ABOUT THIS TASK:
Render each line of the entries as a JSON list of strings, one string per line with blank lines omitted. Start at the first line of the entries and go up to and including the line that contains "Dat de GBU Windmolenloop".

SUPPLIED MATERIAL:

━━━━━━━━

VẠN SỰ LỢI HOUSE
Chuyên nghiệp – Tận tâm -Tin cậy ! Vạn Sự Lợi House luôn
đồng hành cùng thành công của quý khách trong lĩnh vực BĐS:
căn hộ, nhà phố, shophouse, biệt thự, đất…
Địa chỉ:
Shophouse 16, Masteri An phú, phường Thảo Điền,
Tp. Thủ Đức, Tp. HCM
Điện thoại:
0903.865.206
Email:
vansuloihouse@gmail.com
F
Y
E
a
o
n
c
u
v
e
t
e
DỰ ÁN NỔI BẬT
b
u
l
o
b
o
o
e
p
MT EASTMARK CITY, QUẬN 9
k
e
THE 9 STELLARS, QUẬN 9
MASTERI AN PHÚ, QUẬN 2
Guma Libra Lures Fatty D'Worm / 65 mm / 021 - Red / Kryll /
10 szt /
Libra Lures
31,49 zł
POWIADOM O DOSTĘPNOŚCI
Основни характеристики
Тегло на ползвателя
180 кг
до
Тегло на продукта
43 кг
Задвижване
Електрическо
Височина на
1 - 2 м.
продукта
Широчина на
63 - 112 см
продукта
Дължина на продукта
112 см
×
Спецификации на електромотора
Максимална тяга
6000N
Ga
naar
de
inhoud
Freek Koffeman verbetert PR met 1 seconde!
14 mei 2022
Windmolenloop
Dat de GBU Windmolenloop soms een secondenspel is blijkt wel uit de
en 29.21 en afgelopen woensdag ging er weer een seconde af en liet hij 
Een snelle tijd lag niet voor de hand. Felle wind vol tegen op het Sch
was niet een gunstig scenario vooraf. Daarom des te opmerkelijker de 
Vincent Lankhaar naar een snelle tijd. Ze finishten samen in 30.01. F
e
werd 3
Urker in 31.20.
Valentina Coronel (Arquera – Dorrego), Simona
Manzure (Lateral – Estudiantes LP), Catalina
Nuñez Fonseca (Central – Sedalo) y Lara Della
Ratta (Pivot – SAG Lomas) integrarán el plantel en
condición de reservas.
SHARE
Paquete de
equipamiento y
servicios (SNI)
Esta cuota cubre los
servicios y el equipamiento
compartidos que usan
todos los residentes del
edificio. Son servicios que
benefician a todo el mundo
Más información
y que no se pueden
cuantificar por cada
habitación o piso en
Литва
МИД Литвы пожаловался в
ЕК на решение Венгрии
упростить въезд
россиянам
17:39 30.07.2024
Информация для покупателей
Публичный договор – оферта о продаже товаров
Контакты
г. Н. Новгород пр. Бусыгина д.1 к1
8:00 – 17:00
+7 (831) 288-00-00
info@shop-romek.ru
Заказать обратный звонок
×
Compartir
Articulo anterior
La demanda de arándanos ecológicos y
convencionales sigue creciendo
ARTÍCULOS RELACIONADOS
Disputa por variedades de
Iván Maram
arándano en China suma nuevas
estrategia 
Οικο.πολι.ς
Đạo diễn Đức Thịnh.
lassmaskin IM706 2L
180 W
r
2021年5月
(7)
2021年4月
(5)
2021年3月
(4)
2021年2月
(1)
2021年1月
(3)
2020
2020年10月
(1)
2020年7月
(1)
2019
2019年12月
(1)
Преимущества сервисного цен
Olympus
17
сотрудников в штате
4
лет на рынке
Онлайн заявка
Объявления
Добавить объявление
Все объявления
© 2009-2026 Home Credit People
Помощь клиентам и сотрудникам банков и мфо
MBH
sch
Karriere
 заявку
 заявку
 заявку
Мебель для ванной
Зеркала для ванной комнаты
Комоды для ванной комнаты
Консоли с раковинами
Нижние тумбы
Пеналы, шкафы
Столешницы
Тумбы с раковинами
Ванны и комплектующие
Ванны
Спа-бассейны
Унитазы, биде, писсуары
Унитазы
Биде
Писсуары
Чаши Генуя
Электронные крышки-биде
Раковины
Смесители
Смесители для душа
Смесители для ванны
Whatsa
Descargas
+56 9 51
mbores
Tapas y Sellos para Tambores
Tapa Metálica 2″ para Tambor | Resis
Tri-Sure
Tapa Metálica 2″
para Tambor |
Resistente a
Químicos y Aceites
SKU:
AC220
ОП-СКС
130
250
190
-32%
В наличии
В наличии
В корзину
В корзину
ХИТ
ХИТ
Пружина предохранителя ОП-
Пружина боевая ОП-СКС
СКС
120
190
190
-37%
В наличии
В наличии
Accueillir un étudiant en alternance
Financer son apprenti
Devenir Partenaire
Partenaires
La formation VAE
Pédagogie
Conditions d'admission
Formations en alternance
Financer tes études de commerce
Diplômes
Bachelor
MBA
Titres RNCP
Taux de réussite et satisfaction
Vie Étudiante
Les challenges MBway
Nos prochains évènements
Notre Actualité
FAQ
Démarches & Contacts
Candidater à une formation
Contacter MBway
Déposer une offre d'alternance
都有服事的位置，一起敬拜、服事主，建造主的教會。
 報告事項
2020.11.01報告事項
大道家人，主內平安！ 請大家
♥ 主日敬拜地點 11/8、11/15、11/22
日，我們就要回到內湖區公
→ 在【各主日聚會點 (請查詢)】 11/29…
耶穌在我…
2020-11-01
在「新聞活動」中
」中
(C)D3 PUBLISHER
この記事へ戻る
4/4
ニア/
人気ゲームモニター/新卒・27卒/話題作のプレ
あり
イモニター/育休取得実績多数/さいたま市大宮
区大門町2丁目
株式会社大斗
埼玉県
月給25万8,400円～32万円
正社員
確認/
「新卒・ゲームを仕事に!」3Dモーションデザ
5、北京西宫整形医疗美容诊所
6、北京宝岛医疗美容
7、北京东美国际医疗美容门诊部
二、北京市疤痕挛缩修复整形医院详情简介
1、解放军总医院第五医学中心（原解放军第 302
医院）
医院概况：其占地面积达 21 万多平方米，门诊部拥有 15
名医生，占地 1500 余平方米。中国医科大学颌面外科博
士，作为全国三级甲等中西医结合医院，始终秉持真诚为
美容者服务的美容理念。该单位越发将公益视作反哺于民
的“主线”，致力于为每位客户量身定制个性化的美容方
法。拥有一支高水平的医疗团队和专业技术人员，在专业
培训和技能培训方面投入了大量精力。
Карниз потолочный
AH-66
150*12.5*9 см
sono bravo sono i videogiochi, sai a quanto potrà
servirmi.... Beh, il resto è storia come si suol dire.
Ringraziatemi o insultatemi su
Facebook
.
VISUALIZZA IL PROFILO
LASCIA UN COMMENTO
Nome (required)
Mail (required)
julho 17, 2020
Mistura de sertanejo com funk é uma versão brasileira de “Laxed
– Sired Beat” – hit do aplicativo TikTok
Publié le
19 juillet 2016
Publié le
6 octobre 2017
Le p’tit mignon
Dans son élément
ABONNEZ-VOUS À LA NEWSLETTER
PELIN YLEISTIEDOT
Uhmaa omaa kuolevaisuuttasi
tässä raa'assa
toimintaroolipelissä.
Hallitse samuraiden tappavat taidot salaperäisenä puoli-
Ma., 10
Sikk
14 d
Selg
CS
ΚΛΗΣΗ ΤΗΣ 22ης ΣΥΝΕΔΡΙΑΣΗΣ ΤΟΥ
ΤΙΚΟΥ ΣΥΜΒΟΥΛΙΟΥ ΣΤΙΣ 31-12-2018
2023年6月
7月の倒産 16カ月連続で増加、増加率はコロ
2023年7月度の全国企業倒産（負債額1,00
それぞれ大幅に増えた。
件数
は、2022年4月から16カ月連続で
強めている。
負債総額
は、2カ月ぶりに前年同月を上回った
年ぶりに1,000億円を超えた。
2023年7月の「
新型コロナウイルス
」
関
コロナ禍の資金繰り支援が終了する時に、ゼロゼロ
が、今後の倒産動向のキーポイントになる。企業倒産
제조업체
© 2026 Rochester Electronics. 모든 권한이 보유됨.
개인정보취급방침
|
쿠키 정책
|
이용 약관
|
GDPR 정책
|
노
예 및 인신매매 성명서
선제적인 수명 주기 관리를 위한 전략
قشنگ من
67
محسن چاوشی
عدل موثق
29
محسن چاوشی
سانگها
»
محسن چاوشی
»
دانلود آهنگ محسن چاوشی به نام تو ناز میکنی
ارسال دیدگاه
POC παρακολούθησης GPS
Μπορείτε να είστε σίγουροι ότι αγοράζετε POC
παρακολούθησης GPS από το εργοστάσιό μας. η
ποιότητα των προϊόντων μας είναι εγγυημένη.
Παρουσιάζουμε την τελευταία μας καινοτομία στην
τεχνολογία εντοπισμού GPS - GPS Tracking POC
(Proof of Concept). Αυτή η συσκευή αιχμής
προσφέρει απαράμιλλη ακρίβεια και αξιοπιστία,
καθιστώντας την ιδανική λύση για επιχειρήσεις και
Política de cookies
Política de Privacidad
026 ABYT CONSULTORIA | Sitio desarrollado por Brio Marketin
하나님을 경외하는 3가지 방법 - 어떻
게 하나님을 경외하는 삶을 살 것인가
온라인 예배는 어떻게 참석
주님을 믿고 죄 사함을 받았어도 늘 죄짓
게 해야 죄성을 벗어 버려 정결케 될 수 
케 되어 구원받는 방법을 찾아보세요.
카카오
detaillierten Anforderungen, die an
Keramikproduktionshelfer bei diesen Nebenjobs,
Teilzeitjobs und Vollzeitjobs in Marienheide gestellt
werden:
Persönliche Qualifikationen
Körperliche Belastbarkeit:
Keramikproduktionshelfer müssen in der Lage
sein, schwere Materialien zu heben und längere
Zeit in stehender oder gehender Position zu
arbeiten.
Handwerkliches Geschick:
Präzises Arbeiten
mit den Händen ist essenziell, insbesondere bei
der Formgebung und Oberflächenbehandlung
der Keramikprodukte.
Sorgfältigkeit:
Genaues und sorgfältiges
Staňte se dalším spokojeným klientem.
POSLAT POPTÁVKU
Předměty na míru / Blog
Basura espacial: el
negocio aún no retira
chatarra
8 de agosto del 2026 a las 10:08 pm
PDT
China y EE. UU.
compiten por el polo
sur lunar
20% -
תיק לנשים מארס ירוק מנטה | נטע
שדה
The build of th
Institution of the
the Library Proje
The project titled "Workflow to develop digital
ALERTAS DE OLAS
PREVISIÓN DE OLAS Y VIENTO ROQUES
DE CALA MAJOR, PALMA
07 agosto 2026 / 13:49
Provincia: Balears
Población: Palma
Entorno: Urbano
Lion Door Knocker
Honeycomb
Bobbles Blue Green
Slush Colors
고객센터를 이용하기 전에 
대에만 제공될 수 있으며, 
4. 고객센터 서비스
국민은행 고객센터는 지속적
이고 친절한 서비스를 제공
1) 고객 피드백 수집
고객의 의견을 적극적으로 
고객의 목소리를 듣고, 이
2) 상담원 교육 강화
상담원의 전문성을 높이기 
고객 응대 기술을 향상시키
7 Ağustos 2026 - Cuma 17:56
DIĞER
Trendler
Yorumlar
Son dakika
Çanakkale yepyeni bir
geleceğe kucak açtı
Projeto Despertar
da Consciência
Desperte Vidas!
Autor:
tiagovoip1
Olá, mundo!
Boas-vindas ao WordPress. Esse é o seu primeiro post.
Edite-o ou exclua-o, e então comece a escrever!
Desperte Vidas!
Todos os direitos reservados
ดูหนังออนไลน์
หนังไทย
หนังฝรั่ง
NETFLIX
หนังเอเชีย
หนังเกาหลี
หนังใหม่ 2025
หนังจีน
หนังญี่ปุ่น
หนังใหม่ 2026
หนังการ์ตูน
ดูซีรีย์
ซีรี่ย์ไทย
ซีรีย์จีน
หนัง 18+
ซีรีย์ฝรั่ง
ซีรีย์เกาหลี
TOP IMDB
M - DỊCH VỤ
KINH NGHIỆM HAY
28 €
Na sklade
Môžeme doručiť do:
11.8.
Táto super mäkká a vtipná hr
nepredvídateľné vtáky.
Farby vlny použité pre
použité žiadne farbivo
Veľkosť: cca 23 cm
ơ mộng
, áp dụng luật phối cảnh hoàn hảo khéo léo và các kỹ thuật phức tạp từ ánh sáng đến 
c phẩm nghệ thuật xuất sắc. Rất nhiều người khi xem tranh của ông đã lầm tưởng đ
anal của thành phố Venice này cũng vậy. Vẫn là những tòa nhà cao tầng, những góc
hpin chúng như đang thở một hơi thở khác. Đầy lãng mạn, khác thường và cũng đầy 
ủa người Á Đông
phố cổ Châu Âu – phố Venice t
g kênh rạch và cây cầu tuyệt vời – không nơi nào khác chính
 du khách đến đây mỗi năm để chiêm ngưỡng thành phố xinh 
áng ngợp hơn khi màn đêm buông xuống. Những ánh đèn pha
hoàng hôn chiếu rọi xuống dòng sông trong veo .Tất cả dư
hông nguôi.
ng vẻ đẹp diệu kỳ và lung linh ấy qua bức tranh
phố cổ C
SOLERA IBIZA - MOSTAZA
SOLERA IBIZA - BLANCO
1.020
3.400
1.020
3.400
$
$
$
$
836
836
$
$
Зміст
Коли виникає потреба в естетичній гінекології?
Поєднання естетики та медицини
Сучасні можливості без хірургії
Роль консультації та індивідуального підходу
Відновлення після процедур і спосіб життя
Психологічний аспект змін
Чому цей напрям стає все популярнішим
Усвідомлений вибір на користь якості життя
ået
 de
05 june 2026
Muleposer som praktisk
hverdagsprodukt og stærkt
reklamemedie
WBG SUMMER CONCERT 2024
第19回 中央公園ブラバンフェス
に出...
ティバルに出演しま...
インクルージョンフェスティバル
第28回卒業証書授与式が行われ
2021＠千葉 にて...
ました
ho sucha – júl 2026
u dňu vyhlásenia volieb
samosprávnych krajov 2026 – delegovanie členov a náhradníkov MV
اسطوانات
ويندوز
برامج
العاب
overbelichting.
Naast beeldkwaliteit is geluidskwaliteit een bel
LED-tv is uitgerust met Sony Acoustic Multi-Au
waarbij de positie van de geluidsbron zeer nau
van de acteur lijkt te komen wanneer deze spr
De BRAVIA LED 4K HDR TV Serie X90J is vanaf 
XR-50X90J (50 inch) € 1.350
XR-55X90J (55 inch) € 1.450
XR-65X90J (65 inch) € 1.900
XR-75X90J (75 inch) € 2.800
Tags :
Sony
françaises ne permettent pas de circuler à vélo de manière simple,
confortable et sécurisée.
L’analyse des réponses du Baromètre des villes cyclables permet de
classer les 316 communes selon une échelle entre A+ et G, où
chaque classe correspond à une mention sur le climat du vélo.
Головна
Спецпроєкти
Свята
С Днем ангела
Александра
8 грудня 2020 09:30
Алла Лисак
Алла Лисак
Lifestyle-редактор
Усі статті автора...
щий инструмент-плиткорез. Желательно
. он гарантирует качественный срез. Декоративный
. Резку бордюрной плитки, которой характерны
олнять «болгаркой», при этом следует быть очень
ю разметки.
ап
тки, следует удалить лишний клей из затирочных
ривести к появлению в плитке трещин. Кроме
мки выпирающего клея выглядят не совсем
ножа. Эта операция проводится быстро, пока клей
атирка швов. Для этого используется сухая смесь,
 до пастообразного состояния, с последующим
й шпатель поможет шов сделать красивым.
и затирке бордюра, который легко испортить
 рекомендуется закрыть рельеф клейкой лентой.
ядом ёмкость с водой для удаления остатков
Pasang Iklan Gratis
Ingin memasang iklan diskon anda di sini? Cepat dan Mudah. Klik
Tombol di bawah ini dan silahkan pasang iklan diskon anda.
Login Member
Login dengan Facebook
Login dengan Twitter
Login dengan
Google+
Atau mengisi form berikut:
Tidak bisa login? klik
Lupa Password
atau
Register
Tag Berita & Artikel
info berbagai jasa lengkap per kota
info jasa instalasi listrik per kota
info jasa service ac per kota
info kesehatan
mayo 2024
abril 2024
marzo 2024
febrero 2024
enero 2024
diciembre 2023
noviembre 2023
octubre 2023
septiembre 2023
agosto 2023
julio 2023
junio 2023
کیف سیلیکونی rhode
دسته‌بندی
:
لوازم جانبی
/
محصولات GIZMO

━━━━━━━━

TASK ANSWER:
[
  "VẠN SỰ LỢI HOUSE",
  "Chuyên nghiệp – Tận tâm -Tin cậy ! Vạn Sự Lợi House luôn",
  "đồng hành cùng thành công của quý khách trong lĩnh vực BĐS:",
  "căn hộ, nhà phố, shophouse, biệt thự, đất…",
  "Địa chỉ:",
  "Shophouse 16, Masteri An phú, phường Thảo Điền,",
  "Tp. Thủ Đức, Tp. HCM",
  "Điện thoại:",
  "0903.865.206",
  "Email:",
  "vansuloihouse@gmail.com",
  "F",
  "Y",
  "E",
  "a",
  "o",
  "n",
  "c",
  "u",
  "v",
  "e",
  "t",
  "e",
  "DỰ ÁN NỔI BẬT",
  "b",
  "u",
  "l",
  "o",
  "b",
  "o",
  "o",
  "e",
  "p",
  "MT EASTMARK CITY, QUẬN 9",
  "k",
  "e",
  "THE 9 STELLARS, QUẬN 9",
  "MASTERI AN PHÚ, QUẬN 2",
  "Guma Libra Lures Fatty D'Worm / 65 mm / 021 - Red / Kryll /",
  "10 szt /",
  "Libra Lures",
  "31,49 zł",
  "POWIADOM O DOSTĘPNOŚCI",
  "Основни характеристики",
  "Тегло на ползвателя",
  "180 кг",
  "до",
  "Тегло на продукта",
  "43 кг",
  "Задвижване",
  "Електрическо",
  "Височина на",
  "1 - 2 м.",
  "продукта",
  "Широчина на",
  "63 - 112 см",
  "продукта",
  "Дължина на продукта",
  "112 см",
  "×",
  "Спецификации на електромотора",
  "Максимална тяга",
  "6000N",
  "Ga",
  "naar",
  "de",
  "inhoud",
  "Freek Koffeman verbetert PR met 1 seconde!",
  "14 mei 2022",
  "Windmolenloop",
  "Dat de GBU Windmolenloop soms een secondenspel is blijkt wel uit de"
]